We will begin the call with Liane discussing the company's Enterprise strategy underpinning our recently announced acquisition. Then David will review our quarterly operational and financial performance, our recent financing transaction, and our progress in building our Enterprise book of business. Liane will then close and open the call for questions.

With that, I would like to turn the call over to Liane. Liane?

Liane Pelletier

Thank you, Melissa. Welcome and thank you all for participating on the call. At the outset, I will share a bit about our cable build and our cable buy strategy, which form part of how we will serve the Enterprise market. The demand and supply fundamentals of this market make it an ideal place to put capital to work. As for the demand side, the market served by the cable investment is the inter-state transport market, sized last year at over $200 million. Data usage in this market is growing over 40% a year and that’s before we experienced new oil, gas, and other economic development opportunities in Alaska.

As one example of the opportunity ahead of us, British Petroleum and ConocoPhillips recently announced that they will jointly develop a pipeline to move natural gas from the North Slope of Alaska to markets in the Lower 48. Their plan involves spending $600 million over the next three years to reach the first project milestone with total spending for the project estimated at more than $30 billion over more than 10 years.

As for the supply side, with our AKORN build and our Crest buy we will own two of the four cables connecting Alaska to the rest of the world and we will be one of two suppliers. As we have mentioned before, the Alaska supply market differs radically from the long haul fiber market in the Lower 48 where a glut of competing suppliers pressured return. We believe the supply market and therefore expected returns are quite different in Alaska.

As we serve this market, our pricing will reflect a strategy of differentiation, and the value customers place on our solutions. For example, the cable we are building, AKORN, leaves Alaska along the only geographically diverse route and this is key for our customers’ traffic security and business continuity. ACS will operate the AKORN and Crest cables together as a ring and connect this submarine transport system to ACS's in-state data network.

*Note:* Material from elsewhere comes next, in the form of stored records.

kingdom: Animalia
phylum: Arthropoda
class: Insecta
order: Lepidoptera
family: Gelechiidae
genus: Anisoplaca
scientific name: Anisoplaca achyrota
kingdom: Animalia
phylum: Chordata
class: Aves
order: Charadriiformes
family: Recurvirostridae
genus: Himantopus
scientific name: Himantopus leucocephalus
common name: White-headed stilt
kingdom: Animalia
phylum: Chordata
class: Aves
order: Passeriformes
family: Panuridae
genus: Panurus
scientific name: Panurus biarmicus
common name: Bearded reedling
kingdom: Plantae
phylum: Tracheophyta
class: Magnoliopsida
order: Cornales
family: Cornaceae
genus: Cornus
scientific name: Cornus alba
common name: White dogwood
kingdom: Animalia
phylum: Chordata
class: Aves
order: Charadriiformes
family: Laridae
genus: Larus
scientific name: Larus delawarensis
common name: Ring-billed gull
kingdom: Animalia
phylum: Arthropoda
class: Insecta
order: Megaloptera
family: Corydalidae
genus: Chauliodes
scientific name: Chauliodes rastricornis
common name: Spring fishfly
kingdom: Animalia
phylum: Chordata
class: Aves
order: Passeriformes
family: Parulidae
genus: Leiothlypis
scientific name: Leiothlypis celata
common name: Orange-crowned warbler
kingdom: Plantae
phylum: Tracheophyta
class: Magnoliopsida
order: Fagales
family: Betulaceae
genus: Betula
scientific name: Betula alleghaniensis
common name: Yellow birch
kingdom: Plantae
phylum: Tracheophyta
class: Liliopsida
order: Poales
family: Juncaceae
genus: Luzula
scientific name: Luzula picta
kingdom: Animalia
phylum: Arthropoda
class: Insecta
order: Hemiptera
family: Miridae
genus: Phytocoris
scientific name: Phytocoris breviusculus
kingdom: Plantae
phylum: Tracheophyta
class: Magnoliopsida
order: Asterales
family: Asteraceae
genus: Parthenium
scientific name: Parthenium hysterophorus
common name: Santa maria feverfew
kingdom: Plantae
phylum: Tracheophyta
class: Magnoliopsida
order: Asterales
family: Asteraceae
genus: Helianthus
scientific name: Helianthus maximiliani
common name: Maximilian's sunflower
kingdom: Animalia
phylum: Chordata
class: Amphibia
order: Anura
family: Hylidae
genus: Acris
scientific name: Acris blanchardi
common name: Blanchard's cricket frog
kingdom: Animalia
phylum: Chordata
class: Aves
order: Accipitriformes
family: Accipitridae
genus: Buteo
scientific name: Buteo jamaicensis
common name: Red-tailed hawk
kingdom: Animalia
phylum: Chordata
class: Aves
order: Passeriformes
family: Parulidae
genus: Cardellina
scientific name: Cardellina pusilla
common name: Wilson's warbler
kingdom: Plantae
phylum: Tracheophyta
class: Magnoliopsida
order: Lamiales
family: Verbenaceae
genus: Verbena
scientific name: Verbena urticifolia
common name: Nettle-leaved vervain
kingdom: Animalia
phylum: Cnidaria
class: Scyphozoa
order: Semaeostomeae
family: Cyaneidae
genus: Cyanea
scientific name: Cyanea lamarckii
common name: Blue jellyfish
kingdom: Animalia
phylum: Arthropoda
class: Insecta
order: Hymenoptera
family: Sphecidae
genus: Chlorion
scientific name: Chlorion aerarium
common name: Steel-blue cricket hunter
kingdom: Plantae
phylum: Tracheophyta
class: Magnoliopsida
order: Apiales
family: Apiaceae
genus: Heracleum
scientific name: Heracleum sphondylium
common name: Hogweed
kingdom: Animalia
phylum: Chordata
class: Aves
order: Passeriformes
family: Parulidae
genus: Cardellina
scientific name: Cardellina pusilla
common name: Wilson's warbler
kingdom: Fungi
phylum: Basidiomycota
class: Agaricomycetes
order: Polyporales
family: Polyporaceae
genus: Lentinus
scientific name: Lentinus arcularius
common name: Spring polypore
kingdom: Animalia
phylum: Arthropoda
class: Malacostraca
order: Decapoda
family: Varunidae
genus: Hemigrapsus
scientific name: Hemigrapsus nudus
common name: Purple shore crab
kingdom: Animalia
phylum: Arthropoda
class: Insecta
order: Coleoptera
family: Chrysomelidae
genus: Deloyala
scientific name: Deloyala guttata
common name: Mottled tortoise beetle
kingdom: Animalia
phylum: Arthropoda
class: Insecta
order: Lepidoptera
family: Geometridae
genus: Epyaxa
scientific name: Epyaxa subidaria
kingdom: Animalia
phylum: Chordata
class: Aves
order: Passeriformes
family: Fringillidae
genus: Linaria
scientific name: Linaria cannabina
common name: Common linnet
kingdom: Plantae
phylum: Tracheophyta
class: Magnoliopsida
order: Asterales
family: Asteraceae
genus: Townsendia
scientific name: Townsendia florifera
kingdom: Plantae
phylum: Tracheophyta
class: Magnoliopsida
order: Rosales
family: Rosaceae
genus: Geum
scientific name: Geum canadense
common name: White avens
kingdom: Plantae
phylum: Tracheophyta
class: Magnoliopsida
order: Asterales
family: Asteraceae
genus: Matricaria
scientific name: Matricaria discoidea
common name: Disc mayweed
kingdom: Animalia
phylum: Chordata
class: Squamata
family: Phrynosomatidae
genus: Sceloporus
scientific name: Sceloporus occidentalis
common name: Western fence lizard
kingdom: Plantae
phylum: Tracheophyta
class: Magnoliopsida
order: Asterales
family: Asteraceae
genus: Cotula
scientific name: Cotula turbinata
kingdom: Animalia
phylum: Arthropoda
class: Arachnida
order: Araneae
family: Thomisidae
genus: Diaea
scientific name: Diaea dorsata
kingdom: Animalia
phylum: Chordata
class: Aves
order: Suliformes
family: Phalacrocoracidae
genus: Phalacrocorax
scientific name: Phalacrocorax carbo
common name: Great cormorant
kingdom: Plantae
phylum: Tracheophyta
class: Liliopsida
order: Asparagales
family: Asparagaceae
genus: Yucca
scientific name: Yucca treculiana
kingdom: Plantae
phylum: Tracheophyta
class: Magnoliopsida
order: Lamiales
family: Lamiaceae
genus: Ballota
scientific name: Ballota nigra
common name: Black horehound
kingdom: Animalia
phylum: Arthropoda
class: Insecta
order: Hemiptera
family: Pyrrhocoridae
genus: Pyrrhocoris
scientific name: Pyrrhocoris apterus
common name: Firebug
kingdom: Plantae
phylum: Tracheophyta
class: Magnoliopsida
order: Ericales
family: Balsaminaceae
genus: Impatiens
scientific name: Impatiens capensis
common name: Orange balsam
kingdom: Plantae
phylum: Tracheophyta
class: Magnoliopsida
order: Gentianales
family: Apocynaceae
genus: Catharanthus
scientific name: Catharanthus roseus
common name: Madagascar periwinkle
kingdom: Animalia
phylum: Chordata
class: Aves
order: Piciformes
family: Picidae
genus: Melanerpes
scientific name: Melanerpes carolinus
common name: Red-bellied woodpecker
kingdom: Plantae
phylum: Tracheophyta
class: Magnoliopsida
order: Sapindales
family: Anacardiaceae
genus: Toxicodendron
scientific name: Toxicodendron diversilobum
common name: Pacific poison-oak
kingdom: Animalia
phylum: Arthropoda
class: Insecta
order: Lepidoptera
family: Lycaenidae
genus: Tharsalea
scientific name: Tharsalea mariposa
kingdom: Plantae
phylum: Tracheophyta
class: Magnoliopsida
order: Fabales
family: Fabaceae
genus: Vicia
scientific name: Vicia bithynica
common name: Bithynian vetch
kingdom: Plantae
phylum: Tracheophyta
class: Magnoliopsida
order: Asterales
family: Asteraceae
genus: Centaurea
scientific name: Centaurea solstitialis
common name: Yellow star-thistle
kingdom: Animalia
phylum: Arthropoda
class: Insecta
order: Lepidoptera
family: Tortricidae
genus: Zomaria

In state, we recently upgraded our Metro Ethernet network to 10 gig in order to best serve the needs of Enterprise customers. ACS's Metro Ethernet and MPLS networks offer key advantages over legacy network technologies commonly installed in Alaska. And the ACS in-state network reaches from the north, site of oil and gas fields, to Southeast Alaska, site of major tourism and fishing industries. ACS will manage customers' traffic on these two cables via two network operations control centers, one here in Alaska, and one in the Lower 48. Our approach to establishing a Lower 48 knock will minimize both our total cost of ownership and the time needed to deliver world-class capabilities to Enterprise customers.

In summary, we believe our differentiated Enterprise strategy is the key to igniting ACS's next growth engine. And in particular, the cable investments revitalize and maximize the value of our local network. Considering the AKORN cable itself has a 25-year life, and the cost of service sold on the cables are largely fixed, we expect an annual return on our investment to be north of 20%. With this Enterprise growth strategy in place, which builds on our wireless growth strategy, we have an ideal platform to reward shareholders.